I recently saw Fred, a 30 year old male, who complained of significant neck pain and shoulder pain. The pain on his left side was much greater than on the right. He tried several chiropractic treatments, massage, physical therapy, acupuncture, and exercises without relief of his pain.
When I first examined Fred, I found two muscles that were painful, his anterior and medial scalenes on both sides. The scalenes are muscles that go from the side of the neck down to the 1st rib as it sits under the clavicle (collarbone). Since he complained mostly of pain on his left neck and shoulder, I injected his left scalenes, followed by 3 days of physical therapy (which included neuromuscular electrical stimulation and gentle, limbering exercises). Fred claimed that the pain on the left subsided, but he noticed that the right side was now more painful. So, the following week, he had his right scalenes treated (with injections into the muscle, followed by 3 days of physical therapy). Fred reported a significant decrease in his overall pain, and reported only soreness at the injection sites.

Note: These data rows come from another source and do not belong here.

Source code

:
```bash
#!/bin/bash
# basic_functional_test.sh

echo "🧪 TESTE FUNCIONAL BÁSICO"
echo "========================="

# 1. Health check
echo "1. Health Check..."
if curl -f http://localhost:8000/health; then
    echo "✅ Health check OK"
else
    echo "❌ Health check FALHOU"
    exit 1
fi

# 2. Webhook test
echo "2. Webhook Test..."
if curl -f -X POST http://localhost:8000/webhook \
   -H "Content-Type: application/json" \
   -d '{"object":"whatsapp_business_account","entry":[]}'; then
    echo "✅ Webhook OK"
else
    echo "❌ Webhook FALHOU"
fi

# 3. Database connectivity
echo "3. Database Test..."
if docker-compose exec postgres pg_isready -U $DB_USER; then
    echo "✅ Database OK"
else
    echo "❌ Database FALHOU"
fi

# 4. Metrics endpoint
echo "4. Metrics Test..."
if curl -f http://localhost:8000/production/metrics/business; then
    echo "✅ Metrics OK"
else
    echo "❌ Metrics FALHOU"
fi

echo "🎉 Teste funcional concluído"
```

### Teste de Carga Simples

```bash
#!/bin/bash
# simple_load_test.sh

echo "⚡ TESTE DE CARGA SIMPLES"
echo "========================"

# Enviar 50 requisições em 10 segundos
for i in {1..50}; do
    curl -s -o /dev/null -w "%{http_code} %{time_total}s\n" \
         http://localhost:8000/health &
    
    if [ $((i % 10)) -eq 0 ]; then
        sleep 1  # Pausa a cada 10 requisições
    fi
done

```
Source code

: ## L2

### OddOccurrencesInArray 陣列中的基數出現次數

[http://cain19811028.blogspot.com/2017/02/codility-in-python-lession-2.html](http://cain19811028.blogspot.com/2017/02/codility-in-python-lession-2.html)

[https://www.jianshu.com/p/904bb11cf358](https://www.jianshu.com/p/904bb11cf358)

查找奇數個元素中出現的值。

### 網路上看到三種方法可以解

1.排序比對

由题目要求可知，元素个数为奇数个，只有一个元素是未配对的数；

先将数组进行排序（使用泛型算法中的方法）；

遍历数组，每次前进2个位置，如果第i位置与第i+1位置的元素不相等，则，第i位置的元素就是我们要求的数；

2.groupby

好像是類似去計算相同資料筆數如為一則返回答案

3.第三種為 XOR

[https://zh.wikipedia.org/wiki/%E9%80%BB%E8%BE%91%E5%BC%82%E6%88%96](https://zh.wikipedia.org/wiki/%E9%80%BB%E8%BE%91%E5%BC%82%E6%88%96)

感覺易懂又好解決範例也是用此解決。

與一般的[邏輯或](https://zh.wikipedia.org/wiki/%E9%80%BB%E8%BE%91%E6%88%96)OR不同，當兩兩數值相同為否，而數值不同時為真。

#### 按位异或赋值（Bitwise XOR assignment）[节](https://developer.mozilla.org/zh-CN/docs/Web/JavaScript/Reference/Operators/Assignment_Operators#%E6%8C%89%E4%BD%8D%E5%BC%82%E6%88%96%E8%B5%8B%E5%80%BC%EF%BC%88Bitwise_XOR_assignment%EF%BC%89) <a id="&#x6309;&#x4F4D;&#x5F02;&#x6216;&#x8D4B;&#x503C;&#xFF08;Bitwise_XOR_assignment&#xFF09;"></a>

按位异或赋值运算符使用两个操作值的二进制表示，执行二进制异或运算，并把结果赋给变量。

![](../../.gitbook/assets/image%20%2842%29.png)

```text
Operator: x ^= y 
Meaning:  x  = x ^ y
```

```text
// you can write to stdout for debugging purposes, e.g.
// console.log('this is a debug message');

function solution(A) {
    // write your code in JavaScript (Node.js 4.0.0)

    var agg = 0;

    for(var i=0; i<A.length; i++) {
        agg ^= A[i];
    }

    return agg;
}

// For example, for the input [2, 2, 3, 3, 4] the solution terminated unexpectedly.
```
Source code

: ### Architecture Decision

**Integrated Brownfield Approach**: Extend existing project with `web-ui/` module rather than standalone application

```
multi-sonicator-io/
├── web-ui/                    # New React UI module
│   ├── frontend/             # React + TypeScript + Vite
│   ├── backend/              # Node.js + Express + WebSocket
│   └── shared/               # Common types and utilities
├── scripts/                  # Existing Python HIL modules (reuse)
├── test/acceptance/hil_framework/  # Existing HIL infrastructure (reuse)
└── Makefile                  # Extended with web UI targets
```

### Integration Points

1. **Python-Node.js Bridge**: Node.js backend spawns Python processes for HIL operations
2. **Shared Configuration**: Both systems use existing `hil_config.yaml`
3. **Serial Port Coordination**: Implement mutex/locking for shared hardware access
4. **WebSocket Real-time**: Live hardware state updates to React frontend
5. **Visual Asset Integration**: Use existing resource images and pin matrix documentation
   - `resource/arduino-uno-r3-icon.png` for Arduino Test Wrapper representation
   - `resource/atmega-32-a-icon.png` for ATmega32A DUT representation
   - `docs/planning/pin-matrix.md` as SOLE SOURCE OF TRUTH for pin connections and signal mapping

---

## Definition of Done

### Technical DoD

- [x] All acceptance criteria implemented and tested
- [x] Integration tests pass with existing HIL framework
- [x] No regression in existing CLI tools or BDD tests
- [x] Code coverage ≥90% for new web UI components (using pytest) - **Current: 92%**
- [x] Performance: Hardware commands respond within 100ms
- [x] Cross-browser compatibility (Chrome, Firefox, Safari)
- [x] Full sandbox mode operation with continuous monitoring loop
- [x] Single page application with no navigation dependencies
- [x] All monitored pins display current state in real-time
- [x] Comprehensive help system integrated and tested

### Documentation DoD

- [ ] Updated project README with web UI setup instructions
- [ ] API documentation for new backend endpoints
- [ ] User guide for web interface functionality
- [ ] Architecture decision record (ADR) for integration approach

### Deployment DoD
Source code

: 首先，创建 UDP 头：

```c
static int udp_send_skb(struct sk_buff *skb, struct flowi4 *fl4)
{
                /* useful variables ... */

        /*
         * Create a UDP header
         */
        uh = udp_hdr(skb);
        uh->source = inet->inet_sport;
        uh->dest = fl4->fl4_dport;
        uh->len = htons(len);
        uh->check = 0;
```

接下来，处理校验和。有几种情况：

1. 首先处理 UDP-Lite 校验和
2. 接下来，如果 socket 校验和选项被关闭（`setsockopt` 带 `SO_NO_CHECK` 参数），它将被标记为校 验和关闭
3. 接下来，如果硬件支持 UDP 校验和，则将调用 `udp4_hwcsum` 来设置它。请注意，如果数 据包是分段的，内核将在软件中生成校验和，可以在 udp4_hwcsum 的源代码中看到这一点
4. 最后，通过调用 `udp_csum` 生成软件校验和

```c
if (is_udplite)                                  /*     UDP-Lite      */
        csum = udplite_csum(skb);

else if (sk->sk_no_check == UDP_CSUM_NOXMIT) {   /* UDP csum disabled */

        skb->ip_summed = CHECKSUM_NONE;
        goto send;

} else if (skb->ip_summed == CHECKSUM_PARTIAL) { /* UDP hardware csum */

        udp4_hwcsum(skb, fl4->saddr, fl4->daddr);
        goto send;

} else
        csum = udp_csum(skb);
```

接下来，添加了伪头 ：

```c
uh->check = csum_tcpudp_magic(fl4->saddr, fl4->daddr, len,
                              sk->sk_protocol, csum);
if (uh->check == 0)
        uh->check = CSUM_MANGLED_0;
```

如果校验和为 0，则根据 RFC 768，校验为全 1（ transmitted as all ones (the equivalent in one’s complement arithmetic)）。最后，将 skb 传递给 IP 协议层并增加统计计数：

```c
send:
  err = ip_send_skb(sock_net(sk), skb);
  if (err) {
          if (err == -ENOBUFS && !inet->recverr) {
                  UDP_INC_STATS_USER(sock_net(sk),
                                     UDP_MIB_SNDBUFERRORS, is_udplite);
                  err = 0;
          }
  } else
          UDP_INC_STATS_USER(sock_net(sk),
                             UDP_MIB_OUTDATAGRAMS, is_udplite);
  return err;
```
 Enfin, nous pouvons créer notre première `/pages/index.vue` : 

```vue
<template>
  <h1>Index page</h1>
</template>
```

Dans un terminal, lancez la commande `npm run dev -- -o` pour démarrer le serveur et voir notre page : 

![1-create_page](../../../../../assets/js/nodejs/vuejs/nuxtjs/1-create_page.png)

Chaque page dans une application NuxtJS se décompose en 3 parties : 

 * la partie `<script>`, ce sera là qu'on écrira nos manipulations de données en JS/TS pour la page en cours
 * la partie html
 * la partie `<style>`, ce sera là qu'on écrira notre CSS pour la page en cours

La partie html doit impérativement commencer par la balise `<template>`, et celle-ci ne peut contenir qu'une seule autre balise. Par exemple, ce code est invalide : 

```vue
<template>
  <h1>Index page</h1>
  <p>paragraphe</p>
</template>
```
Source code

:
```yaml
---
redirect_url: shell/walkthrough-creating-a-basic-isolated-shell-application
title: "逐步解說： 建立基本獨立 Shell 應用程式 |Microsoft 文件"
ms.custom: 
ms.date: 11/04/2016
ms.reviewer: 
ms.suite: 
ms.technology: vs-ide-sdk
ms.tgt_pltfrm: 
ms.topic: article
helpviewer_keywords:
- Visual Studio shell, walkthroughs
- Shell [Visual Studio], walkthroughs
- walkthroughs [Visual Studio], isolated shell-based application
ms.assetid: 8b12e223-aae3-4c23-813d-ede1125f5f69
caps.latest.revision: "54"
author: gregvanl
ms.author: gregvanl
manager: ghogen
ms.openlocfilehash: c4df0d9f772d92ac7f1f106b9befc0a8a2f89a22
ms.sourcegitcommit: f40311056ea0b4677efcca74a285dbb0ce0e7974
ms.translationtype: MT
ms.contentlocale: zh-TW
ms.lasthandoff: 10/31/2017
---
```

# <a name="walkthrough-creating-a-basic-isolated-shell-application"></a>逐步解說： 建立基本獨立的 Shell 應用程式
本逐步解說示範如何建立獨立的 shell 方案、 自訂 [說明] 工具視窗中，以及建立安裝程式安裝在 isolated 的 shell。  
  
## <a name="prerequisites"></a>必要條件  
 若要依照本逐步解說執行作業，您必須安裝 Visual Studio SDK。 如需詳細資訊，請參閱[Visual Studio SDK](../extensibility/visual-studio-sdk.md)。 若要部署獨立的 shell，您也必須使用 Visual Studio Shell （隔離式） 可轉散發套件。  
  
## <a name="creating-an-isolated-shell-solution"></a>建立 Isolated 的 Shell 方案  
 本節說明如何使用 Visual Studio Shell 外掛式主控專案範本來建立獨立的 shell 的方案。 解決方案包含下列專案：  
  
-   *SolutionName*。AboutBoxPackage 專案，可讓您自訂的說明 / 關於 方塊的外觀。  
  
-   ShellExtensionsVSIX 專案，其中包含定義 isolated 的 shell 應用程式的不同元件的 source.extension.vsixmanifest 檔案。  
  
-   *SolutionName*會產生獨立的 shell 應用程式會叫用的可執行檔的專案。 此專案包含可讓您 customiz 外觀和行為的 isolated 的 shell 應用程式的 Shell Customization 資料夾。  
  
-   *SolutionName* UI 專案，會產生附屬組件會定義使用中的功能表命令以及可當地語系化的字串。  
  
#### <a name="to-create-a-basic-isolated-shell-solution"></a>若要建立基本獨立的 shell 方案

I followed up with Fred approximately one month later. He reported to me that his overall pain level continued to stay low, but he noticed that when he looked up, he felt tightness on the left side of his neck. When I examined him, I found two muscles to be contributing to his pain, the Serratus Anterior and the Subscapularis. These muscles are in his shoulder. He was very shocked to learn that tightness in his neck was caused by muscles in his shoulder!!
Once these muscles were treated, he reported that the tightness in his neck was released. Sometimes we have to look for muscles contributing to pain in areas other than where you may be feeling it. This is called referred pain. If I had continued to treat muscles in Fred's neck, he may never have had relief!